A arquitetura da ficção estrutura-se a partir da estória, das personagens e da linguagem, sem as quais não se configura, conquanto a estória, como ação e série de atos, fatos e acontecimentos possa ser dispensada ou ao menos minimizada e restringida.

No caso, o Autor organiza seu romance em torno desses três fatores, em construção complexa, na qual os acontecimentos não são expostos em sua normal distensão cronológica, havendo, muitas vezes, inversões temporais que formam blocos ficcionais e vivenciais independentes dos atos articulados e dos acontecimentos expostos antes e depois deles, mas que, dialeticamente, inserem-se num fluxo temporal que não colide, não obstrui e nem transgride o eixo nodal da narrativa, que, ao contrário, com isso mais se adensa e se condensa.

A estória narrada nucleia-se sobre a substância da vida, no sentido de que não se perde nem se dissipa ou dilui em seriação de atos e fatos que extrapolem o sentido mais profundo da existência humana.

Em consequência, a ação romanesca essencializa-se e se concentra nos elementos fundamentais e indispensáveis que compõem o ser humano no exercício de viver, subsistir e se relacionar com seus semelhantes, com a natureza e com os animais que o cercam. Ou seja, o ser humano na sua integralidade e a vida humana nos seus contornos, marcos e conformações constituindo e formando a matéria romanesca.

Por isso, não desfilam na obra ações e atos das personagens que não sejam os determinados pelos componentes emocionais formadores de suas personalidades e pelos limites e condicionantes estabelecidos e impostos pela realidade.

A substância, a essência do ser e do viver humano em dadas época e espaço, perfaz sua matéria, disposta, conduzida e tratada com mestria, conformidade e conhecimento de causa e efeito.

Daí que as personagens – nesse contexto nem poderia ser diferente – são construídas de autêntica e veraz argamassa humana, de modo tal, que sua existência, atividade, reações, índole e maneira de exteriorização e relacionamento não extrapolam, não destoam nem divergem da arquitetura ficcional onde estão inseridas como traves de sustentação.

As personagens e a tessitura mental e relacional em que se envolvem e que tecem entre si compõem conjunto de vivências que se indiciam e se expõem por meio de finíssima e sutil teia existencial extraída da mais profunda e íntima consistência humana.

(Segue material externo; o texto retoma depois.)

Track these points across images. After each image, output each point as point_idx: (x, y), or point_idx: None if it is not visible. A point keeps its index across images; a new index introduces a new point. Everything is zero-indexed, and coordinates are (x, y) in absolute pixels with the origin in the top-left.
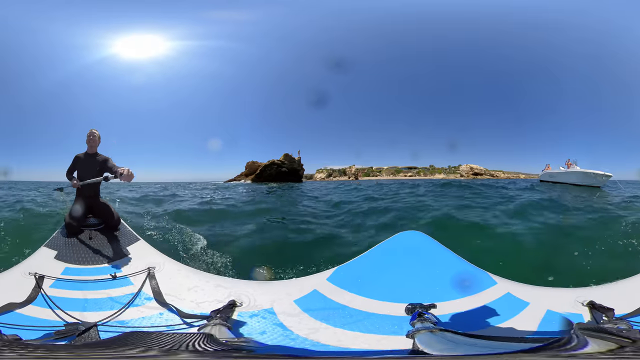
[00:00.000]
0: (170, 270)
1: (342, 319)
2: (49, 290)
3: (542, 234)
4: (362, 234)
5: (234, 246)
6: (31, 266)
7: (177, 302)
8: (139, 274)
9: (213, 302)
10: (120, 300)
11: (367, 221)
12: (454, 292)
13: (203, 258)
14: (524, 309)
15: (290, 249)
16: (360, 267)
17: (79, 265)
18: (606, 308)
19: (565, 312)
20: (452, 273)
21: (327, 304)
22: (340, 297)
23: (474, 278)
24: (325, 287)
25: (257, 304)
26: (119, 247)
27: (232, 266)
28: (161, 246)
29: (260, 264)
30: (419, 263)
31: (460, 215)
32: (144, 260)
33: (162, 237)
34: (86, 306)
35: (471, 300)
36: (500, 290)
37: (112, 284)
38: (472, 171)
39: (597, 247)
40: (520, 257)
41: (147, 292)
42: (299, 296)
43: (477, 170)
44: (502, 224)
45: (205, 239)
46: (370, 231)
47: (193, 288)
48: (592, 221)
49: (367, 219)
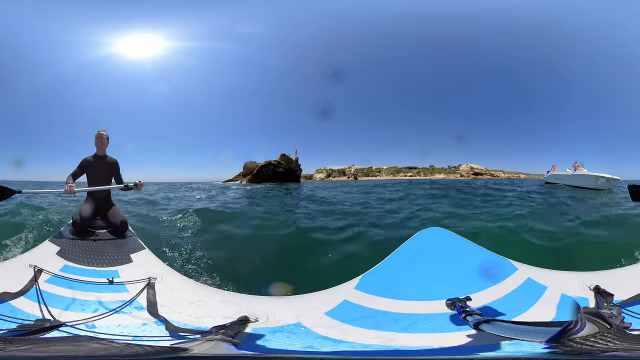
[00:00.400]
0: (173, 283)
1: (391, 323)
2: (43, 284)
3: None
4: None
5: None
6: (33, 258)
7: (172, 315)
8: (138, 283)
9: (218, 318)
10: (109, 305)
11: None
12: (482, 282)
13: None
14: (544, 293)
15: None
16: (386, 270)
17: (78, 264)
18: (607, 293)
19: (576, 296)
20: (476, 264)
21: (364, 313)
22: (375, 303)
23: (497, 266)
24: (355, 296)
25: (278, 319)
26: (122, 253)
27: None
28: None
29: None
30: (443, 258)
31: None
32: (147, 270)
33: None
34: (69, 306)
35: (498, 288)
36: (521, 275)
37: (107, 288)
38: (473, 171)
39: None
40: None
41: (141, 302)
42: (328, 308)
43: (477, 170)
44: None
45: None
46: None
47: (196, 302)
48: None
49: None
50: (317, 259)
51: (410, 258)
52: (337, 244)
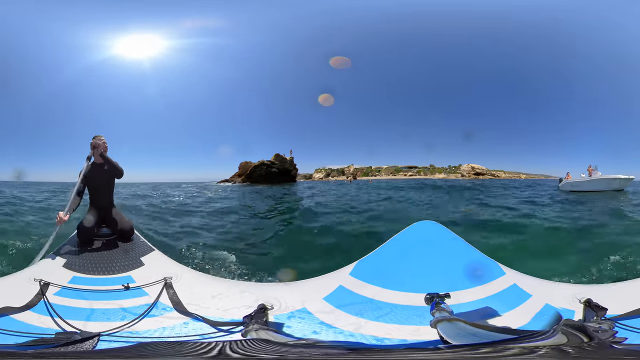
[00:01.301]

A configuração biotipológica, pertinência e autenticidade das personagens, suas atitudes e manifestações mentais e exteriorizadas refletem a verdade da natureza humana situada e vinculada espacial e temporalmente com tanta intensidade e propriedade que essas personagens transpõem a condição de criaturas de ficção para se erigir em protótipos de seres humanos.

Tubertino, o protagonista, e Quina, a serviçal da casa e que o ama, passam desde já, por sua condição de criaturas paradigmáticas, a compor a galeria das maiores personagens da ficção.

As demais personagens só não atingem igual nível e posição de importância na trama, porque a estória é centrada em Tubertino, o Pernaiada, e na inefável Quina. Mas, cada uma a seu modo e por sua atuação também alcança patamar inigualável.

Os animais, já que o enredo transcorre em fazenda do município de Jataí/ GO, assumem papéis de particular significado, sejam os cães Bola, Veludo e Sansão, seja o misterioso burro Cremoso.

Se a estrutura romanesca e a galeria das personagens assumem desde logo, ou seja, desde o momento crucial de sua criação artística, tal posição e significado, a linguagem com que se erguem, unem e se manifestam corresponde a igual e alto padrão concepcional e operacional, por apropriada, esmerada e requintadamente formulada.

Toda a argamassa ficcional, toda a substância humana das personagens só conseguem guindar ao elevado e primoroso grau de construção e refinamento que ostentam mediante a apurada e sensível verbalização que as plasmam e lhes dão vida.

O livro todo é da mesma perfeição elaborativa e de igual intensidade vivencial. Contudo, certas passagens conseguem se destacar ou pelo menos impressionar mais que o todo impressionante que é a obra.

A visita que Clarismundo faz a seu primo Vicente Nogueira para, pasme-se, reivindicar a mão do filho deste, Vicentinho, para casar-se com sua filha Genoveva, e que se estende pelos capítulos 19 e 20, destaca-se pelo brilhantismo do entrançamento e da tessitura dialogai, de inexcedível sutileza e adequação.

Por fim, ao final, mais um (grande) enigma construído na ficção brasileira, derivado de personagem complexa, mantida em nimbo etéreo de existência, Genoveva. Nesse caso, é quando Quina tira surpreendente conclusão entre uma constatação e um fato.